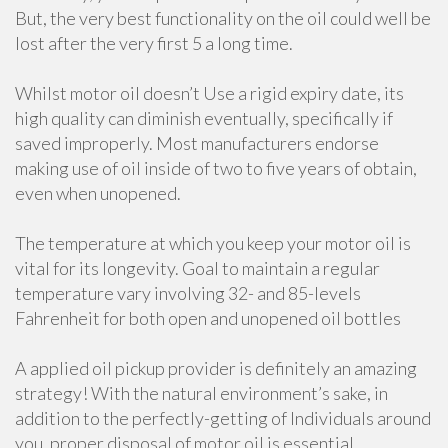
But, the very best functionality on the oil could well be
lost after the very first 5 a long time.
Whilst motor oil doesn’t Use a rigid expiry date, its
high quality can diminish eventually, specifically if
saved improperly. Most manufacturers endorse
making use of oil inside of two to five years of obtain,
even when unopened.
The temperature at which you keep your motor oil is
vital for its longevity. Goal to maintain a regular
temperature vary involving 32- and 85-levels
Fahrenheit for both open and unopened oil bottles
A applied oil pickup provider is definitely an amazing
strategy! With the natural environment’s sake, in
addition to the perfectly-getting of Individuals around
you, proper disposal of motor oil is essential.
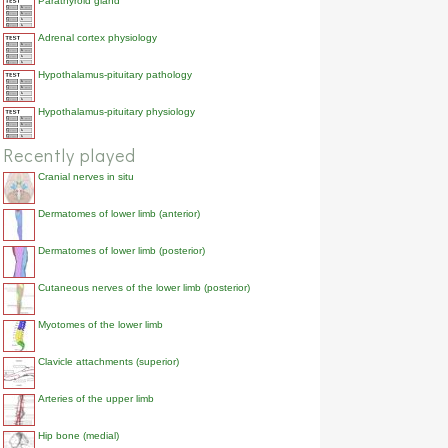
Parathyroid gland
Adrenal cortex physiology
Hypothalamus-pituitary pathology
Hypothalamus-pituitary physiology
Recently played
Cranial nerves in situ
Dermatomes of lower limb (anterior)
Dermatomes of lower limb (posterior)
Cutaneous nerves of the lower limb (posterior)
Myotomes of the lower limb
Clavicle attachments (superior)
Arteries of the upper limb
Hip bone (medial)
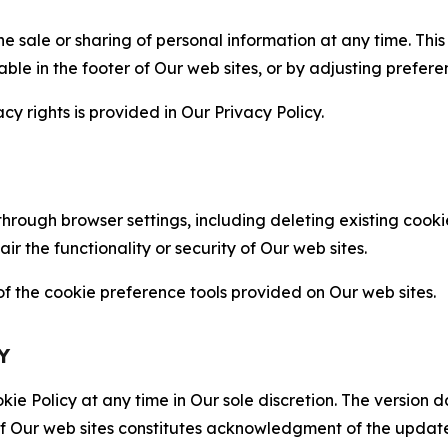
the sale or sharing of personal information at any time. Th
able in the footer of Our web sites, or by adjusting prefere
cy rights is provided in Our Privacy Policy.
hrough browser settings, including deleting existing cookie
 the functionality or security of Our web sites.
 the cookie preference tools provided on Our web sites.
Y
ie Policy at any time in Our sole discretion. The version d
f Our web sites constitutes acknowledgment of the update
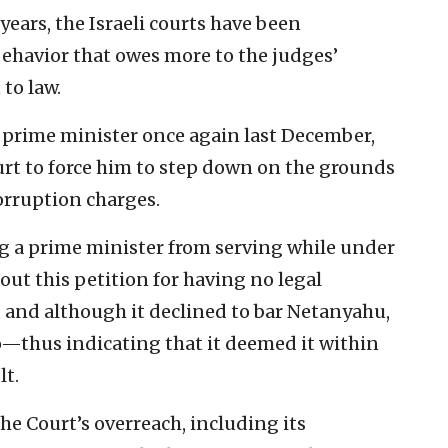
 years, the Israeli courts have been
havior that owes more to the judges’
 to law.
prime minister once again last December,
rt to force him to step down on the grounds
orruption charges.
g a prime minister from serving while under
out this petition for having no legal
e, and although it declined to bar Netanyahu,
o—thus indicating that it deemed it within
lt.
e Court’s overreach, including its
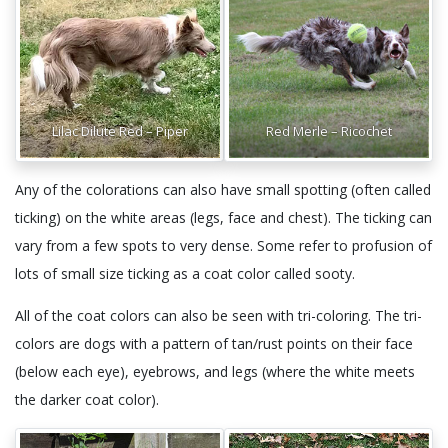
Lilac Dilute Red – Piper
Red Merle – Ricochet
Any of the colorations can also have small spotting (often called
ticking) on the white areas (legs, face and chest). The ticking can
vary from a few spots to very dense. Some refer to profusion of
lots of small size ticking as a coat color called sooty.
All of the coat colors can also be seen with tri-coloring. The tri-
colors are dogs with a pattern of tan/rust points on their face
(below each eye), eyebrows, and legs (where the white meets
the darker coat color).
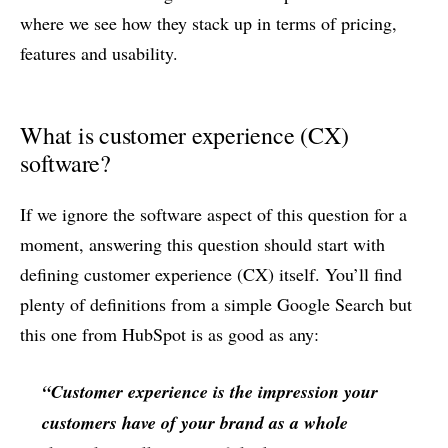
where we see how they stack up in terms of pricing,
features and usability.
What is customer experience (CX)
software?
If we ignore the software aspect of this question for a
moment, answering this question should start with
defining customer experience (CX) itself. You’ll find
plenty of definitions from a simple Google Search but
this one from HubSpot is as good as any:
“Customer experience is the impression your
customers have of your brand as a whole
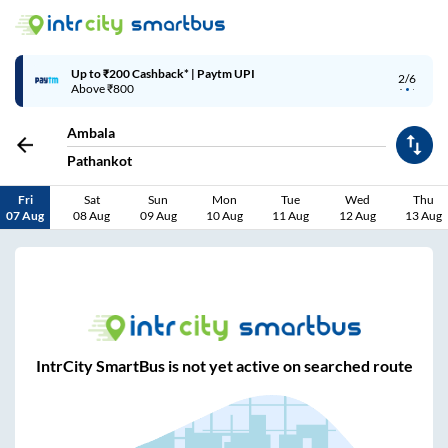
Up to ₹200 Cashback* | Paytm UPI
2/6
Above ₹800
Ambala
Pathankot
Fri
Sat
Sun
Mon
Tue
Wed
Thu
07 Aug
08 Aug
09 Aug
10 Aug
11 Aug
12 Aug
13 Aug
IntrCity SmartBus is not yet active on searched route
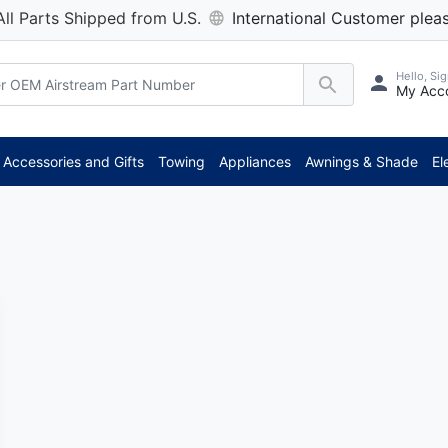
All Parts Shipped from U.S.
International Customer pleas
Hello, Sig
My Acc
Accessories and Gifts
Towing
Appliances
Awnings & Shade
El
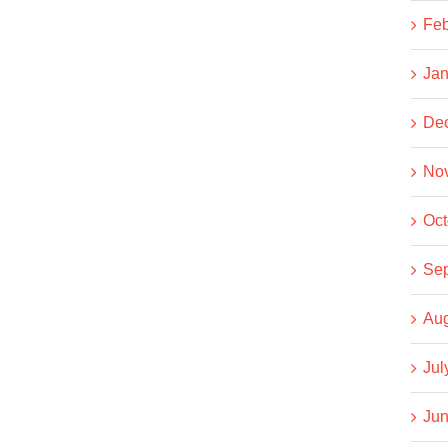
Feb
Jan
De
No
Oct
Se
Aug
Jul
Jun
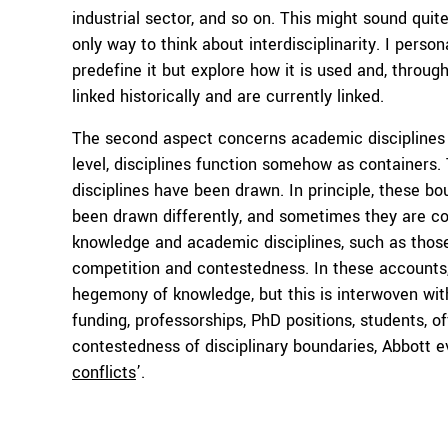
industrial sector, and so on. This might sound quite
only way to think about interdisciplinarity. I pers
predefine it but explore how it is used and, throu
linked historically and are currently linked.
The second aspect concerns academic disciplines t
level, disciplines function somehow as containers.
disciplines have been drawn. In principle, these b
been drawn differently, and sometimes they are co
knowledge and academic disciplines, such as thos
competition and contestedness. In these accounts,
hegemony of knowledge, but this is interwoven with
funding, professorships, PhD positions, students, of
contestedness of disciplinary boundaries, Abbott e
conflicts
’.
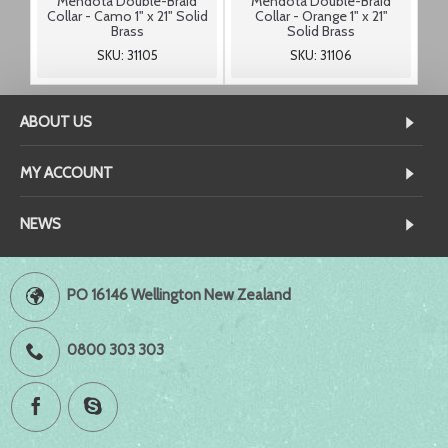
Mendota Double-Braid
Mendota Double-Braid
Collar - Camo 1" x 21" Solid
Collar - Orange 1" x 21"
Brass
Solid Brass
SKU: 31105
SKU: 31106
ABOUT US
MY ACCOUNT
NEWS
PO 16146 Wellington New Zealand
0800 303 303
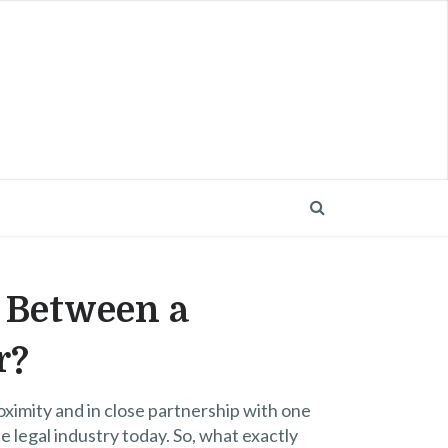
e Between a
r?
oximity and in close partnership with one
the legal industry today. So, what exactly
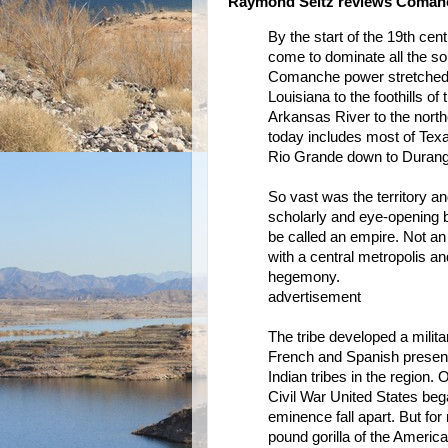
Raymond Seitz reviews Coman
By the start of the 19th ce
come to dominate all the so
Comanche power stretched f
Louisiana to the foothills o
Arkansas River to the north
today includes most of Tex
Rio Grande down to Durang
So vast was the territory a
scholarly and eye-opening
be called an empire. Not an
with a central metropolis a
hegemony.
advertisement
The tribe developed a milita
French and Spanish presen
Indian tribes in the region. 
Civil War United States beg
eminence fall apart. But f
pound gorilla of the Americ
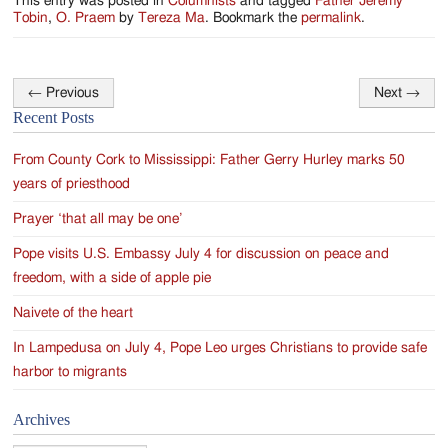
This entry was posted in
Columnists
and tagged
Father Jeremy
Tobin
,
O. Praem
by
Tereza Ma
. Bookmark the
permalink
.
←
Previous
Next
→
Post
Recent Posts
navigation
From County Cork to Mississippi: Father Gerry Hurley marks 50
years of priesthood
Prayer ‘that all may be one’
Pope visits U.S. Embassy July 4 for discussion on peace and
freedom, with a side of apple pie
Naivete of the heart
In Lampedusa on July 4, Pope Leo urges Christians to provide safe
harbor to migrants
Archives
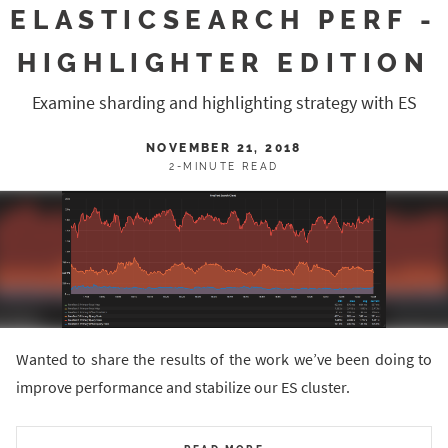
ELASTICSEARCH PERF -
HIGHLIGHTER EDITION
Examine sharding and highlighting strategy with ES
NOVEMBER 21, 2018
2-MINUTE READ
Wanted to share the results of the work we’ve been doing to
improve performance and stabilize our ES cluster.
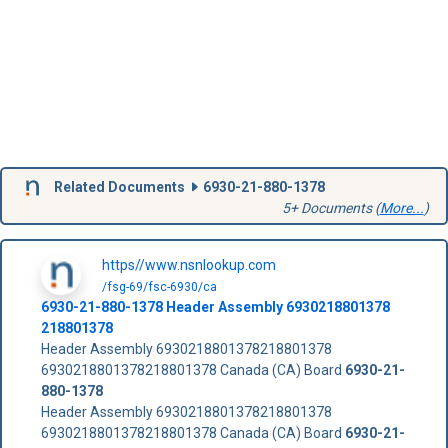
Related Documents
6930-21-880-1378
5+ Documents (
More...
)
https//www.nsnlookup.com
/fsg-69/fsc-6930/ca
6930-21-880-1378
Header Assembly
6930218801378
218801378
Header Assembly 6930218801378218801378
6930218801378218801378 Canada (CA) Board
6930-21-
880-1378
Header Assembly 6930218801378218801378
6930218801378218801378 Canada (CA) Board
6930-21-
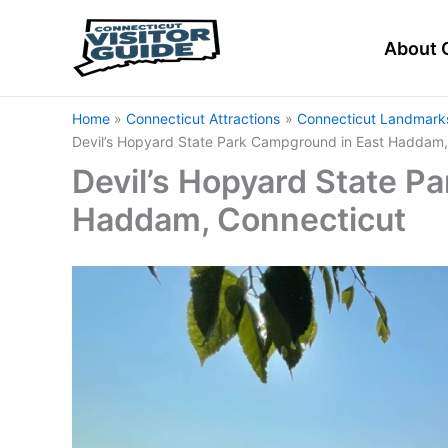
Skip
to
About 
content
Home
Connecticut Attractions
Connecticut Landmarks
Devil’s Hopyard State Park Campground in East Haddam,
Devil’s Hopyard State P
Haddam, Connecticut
=======
EXERCISE PROMPT:
Locate all lines in the listing above with the word "have" and copy them.

RESPONSE:
 years, the Israeli courts have been
Any of the colorations can also have small spotting (often called
customers have of your brand as a whole
disciplines have been drawn. In principle, these b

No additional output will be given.